## TASK OBJECTIVE:
Output a verbatim copy of the data, cut off after the line that contains "The hot viral".

## GIVEN DATA:
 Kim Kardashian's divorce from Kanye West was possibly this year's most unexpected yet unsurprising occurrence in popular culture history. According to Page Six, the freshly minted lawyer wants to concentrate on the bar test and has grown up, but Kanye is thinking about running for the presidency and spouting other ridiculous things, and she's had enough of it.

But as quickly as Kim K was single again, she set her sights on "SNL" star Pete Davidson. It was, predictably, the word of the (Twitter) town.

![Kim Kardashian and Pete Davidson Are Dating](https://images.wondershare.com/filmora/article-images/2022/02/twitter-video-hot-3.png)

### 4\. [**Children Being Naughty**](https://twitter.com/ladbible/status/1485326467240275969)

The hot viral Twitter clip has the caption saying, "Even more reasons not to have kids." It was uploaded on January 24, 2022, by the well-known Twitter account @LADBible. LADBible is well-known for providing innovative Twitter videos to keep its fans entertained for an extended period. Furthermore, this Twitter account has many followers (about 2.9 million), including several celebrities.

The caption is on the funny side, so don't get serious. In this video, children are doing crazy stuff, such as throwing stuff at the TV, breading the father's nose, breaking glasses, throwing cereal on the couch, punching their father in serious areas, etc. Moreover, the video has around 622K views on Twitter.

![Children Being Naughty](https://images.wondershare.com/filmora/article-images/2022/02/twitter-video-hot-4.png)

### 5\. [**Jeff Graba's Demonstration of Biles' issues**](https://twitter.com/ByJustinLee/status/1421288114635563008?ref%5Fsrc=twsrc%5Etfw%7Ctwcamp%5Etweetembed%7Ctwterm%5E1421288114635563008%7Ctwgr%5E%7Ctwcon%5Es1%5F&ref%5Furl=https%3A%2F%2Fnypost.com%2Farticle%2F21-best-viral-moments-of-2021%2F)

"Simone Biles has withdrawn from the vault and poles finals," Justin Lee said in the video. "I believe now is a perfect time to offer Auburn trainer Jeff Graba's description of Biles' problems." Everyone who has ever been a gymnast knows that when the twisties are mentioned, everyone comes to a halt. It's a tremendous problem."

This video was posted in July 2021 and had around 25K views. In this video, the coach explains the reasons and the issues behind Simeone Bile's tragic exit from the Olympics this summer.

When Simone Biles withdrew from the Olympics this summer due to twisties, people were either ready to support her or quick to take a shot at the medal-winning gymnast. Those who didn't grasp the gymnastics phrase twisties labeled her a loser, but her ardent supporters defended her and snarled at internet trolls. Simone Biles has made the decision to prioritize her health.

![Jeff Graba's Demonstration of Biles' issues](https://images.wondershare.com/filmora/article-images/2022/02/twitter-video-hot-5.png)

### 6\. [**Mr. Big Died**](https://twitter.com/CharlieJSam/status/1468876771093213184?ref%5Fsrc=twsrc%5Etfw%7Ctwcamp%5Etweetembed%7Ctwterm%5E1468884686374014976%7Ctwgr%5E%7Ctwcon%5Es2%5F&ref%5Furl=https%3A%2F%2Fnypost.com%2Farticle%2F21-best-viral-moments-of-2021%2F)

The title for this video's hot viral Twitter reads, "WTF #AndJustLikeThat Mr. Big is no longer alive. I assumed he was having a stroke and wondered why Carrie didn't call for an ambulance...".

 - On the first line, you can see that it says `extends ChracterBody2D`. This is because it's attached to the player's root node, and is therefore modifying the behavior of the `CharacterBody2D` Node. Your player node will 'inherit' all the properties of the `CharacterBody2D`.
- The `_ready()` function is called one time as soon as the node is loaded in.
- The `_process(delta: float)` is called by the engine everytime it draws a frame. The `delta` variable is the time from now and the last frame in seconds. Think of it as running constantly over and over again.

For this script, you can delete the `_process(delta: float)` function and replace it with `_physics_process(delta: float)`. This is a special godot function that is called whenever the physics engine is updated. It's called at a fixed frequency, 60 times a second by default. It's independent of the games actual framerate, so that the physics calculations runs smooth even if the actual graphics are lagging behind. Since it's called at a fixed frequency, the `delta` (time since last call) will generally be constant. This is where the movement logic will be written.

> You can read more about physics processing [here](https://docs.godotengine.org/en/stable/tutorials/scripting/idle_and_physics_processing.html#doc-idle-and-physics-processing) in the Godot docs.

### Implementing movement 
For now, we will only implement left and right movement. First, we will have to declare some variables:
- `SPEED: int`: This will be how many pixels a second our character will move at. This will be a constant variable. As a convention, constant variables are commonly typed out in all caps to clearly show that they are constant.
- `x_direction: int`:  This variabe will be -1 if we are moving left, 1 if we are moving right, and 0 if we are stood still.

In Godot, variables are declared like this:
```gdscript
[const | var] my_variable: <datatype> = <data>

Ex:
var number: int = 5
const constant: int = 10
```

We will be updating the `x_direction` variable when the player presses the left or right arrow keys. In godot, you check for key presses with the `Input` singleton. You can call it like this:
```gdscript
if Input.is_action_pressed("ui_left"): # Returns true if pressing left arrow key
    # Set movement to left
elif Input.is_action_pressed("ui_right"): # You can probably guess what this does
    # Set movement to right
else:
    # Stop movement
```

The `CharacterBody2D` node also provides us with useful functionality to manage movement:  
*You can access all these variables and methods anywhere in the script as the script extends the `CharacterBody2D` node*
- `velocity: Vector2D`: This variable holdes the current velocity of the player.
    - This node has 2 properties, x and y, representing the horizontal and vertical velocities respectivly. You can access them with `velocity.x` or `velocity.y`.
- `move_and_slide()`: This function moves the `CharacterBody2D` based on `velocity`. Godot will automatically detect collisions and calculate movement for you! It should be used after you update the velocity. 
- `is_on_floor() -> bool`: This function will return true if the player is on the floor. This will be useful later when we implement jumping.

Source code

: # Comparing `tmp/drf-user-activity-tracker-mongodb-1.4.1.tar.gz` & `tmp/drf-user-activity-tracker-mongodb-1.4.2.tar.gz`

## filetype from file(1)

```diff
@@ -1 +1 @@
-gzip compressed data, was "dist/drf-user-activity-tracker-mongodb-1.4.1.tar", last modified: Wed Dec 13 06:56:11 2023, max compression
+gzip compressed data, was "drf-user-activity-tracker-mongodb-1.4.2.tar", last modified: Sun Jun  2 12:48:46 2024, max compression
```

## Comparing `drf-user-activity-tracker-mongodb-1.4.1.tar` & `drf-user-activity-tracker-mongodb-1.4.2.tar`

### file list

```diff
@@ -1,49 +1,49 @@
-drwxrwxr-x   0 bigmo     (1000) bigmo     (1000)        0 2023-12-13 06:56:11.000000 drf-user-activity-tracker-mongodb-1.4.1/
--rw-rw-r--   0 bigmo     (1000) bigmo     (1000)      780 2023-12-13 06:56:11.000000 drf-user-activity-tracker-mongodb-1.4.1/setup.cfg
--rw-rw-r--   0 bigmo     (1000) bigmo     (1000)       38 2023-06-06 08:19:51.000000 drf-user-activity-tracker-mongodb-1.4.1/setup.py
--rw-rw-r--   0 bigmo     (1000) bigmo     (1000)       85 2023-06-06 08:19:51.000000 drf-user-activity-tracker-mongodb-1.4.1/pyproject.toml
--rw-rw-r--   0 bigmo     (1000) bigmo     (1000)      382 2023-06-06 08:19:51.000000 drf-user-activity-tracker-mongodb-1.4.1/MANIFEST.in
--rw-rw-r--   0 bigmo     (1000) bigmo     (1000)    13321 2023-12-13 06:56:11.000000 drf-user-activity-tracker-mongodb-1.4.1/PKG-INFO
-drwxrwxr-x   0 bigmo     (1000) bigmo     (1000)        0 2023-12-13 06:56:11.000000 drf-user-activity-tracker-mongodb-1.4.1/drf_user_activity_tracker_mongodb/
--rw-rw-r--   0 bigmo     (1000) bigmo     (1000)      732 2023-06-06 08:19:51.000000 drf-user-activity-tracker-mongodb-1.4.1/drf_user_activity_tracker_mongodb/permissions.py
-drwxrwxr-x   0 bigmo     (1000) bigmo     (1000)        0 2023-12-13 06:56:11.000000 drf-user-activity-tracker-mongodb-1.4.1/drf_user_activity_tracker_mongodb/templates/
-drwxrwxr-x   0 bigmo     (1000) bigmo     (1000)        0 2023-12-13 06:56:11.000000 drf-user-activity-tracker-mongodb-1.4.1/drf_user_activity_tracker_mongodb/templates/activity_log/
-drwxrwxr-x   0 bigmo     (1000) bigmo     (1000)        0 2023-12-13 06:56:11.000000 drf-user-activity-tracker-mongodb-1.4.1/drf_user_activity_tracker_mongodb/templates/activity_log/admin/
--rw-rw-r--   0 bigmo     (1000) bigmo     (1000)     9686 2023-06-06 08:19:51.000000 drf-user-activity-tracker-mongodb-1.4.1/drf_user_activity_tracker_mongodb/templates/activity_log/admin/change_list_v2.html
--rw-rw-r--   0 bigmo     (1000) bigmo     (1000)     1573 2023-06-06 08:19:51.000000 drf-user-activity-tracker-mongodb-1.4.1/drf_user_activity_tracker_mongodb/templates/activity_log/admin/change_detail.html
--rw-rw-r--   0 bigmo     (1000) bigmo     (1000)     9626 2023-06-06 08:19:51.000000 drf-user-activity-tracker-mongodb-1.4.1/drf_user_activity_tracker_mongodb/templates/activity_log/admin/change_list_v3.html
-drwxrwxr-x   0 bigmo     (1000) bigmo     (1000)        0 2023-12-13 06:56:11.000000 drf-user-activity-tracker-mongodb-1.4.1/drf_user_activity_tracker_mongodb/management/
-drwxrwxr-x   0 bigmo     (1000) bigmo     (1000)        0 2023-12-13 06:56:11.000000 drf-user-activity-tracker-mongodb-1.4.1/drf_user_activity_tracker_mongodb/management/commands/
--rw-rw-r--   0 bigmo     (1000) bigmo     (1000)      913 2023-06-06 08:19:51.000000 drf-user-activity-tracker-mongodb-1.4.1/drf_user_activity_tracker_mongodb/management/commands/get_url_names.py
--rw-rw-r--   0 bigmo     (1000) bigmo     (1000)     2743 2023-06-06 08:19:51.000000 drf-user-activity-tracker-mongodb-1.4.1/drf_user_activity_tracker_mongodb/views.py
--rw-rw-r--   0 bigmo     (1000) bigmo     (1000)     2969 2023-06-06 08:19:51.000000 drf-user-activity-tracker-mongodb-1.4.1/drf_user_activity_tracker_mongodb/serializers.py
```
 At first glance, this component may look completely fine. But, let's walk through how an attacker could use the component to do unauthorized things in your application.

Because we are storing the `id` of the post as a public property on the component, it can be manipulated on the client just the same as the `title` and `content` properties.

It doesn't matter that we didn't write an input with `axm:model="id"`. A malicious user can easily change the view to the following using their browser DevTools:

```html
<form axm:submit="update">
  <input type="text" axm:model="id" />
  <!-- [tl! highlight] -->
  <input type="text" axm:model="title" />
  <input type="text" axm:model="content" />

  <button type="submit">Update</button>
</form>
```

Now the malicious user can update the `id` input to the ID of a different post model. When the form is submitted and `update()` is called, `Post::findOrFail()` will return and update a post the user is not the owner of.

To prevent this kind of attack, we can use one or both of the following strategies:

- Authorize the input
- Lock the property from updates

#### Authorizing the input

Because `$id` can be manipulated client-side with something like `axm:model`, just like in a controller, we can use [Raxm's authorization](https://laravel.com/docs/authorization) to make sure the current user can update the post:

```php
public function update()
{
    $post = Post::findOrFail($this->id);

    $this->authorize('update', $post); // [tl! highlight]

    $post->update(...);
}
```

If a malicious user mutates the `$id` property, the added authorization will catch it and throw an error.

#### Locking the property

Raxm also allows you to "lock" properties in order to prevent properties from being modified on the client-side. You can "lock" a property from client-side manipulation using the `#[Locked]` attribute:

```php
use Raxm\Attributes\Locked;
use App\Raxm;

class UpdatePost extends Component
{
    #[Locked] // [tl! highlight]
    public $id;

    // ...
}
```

## TASK SOLUTION:
 Kim Kardashian's divorce from Kanye West was possibly this year's most unexpected yet unsurprising occurrence in popular culture history. According to Page Six, the freshly minted lawyer wants to concentrate on the bar test and has grown up, but Kanye is thinking about running for the presidency and spouting other ridiculous things, and she's had enough of it.

But as quickly as Kim K was single again, she set her sights on "SNL" star Pete Davidson. It was, predictably, the word of the (Twitter) town.

![Kim Kardashian and Pete Davidson Are Dating](https://images.wondershare.com/filmora/article-images/2022/02/twitter-video-hot-3.png)

### 4\. [**Children Being Naughty**](https://twitter.com/ladbible/status/1485326467240275969)

The hot viral Twitter clip has the caption saying, "Even more reasons not to have kids." It was uploaded on January 24, 2022, by the well-known Twitter account @LADBible. LADBible is well-known for providing innovative Twitter videos to keep its fans entertained for an extended period. Furthermore, this Twitter account has many followers (about 2.9 million), including several celebrities.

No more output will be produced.